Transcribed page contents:
- - - -
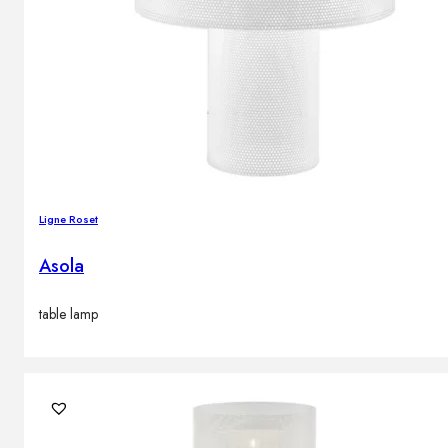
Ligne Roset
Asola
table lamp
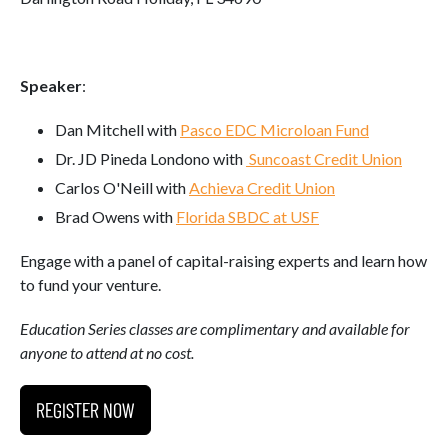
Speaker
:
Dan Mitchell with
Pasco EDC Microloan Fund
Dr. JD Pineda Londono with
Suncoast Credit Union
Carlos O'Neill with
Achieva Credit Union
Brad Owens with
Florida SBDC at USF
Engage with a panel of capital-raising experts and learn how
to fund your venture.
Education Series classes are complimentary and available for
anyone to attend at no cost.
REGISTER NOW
- - - -
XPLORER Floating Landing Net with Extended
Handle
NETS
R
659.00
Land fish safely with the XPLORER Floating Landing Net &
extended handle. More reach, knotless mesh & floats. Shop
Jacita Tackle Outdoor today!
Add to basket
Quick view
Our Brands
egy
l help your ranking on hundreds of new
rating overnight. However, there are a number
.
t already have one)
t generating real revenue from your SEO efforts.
- - - -
-- WHAT YOU SHOULD DO --
An exact copy of the lines above, from the one containing "Brad Owens with" down to the one containing "REGISTER NOW" and including both, is the whole answer; retype it and nothing else.

-- RESPONSE TO THE EXERCISE --
Brad Owens with
Florida SBDC at USF
Engage with a panel of capital-raising experts and learn how
to fund your venture.
Education Series classes are complimentary and available for
anyone to attend at no cost.
REGISTER NOW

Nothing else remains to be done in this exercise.